Amplo - AutoML (for Machine Data)

Welcome to the Automated Machine Learning package Amplo. Amplo's AutoML is designed specifically for machine data and works very well with tabular time series data (especially unbalanced classification!).

Though this is a standalone Python package, Amplo's AutoML is also available on Amplo's ML Developer Platform. With a graphical user interface and various data connectors, it is the ideal place for service engineers to get started on Predictive Maintenance development.

Amplo's AutoML Pipeline contains the entire Machine Learning development cycle, including exploratory data analysis, data cleaning, feature extraction, feature selection, model selection, hyper parameter optimization, stacking, version control, production-ready models and documentation.

Downloading Amplo

The easiest way is to install our Python package through PyPi:

pip install Amplo

2. Amplo AutoML Features

Interval Analyser

from Amplo.AutoML import IntervalAnalyser

Interval Analyser for Log file classification. When log files have to be classifier, and there is not enough data for time series methods (such as LSTMs, ROCKET or Weasel, Boss, etc), one needs to fall back to classical machine learning models which work better with lower samples. But this raises the problem of which samples to classify. You shouldn't just simply classify on every sample and accumulate, that may greatly disrupt classification performance. Therefore, we introduce this interval analyser. By using K-Nearest Neighbors, one can estimate the strength of correlation for every sample inside a log. Using this allows for better interval selection for classical machine learning models.

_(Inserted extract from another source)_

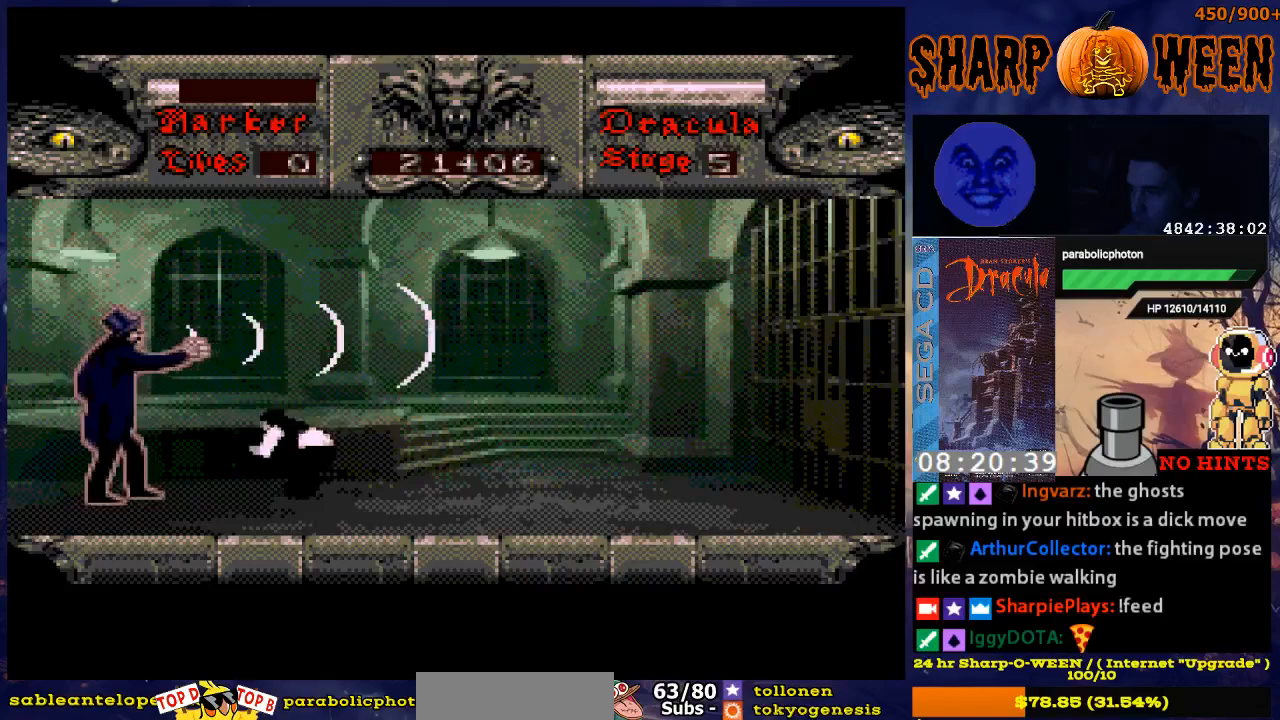
{"buttons": ["DPAD_DOWN"], "events": [[101, "DPAD_DOWN", "down"], [151, "C", "down"], [201, "C", "up"], [302, "C", "down"], [302, "DPAD_LEFT", "up"], [352, "C", "up"], [402, "C", "down"], [486, "C", "up"]]}
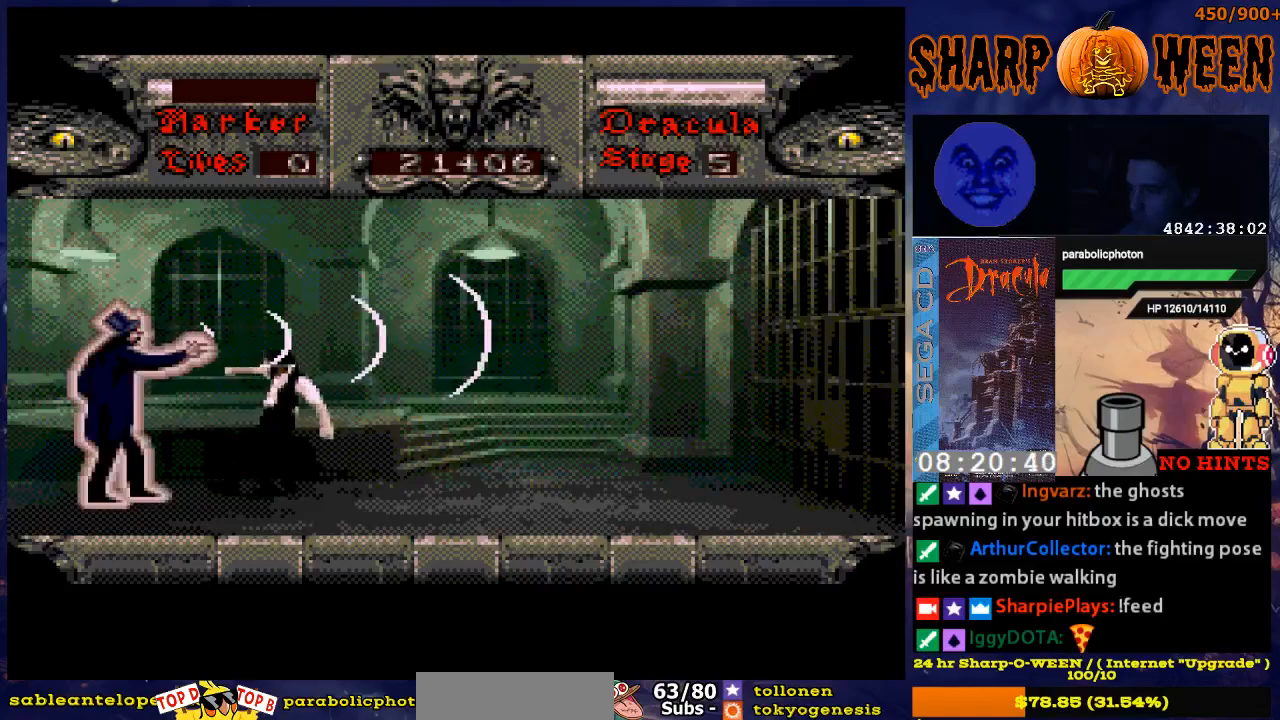
{"buttons": ["DPAD_DOWN"], "events": [[51, "C", "down"], [101, "C", "up"], [402, "B", "down"], [452, "B", "up"]]}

To use this interval analyser, make sure:

That your logs are of equal length
That your logs have identical keys
That your logs are located in a folder of their class, with one parent folder with all classes, e.g.:

+-- Parent Folder
|   +-- Class_1
|       +-- Log_1.*
|       +-- Log_2.*
|   +-- Class_2
|       +-- Log_3.*

Exploratory Data Analysis

from Amplo.AutoML import DataExplorer Automated Exploratory Data Analysis. Covers binary classification and regression. It generates:

Missing Values Plot
Line Plots of all features
Box plots of all features
Co-linearity Plot
SHAP Values
Random Forest Feature Importance
Predictive Power Score

Additionally fFor Regression:

Seasonality Plots
Differentiated Variance Plot
Auto Correlation Function Plot
Partial Auto Correlation Function Plot
Cross Correlation Function Plot
Scatter Plots

Data Processing

from Amplo.AutoML import DataProcesser Automated Data Cleaning. Handles the following items:

Cleans Column Names
Duplicate Columns and Rows
Data Types
Missing Values
Outliers
Constant Columns

Feature Processing

from Amplo.AutoML import FeatureProcesser Automatically extracts and selects features. Removes Co-Linear Features. Included Feature Extraction algorithms:

Multiplicative Features
Dividing Features
Additive Features
Subtractive Features
Trigonometric Features
K-Means Features
Lagged Features
Differencing Features
Inverse Features
Datetime Features

Included Feature Selection algorithms:

Random Forest Feature Importance (Threshold and Increment)
Predictive Power Score
Boruta

Sequencing

from Amplo.AutoML import Sequencer For timeseries regression problems, it is often useful to include multiple previous samples instead of just the latest. This class sequences the data, based on which time steps you want included in the in- and output. This is also very useful when working with tensors, as a tensor can be returned which directly fits into a Recurrent Neural Network.

Modelling

from Amplo.AutoML import Modeller Runs various regression or classification models. Includes:

Scikit's Linear Model
Scikit's Random Forest
Scikit's Bagging
Scikit's GradientBoosting
Scikit's HistGradientBoosting
DMLC's XGBoost
Catboost's Catboost
Microsoft's LightGBM

Grid Search

from Amplo.GridSearch import * Contains three hyperparameter optimizers, a basic GridSearch, an implementation of Scikit's RandomHalvingSearch and an implementation of Optuna's Tree-structured Parzen Estimator. Generally we advice to use Optuna.

Automatic Documntation

from Amplo.AutoML import Documenter Contains a documenter for classification (binary and multiclass prolems), as well as for regression. Creates a pdf report for a Pipeline, including metrics, data processing steps, and everything else to recreate the result.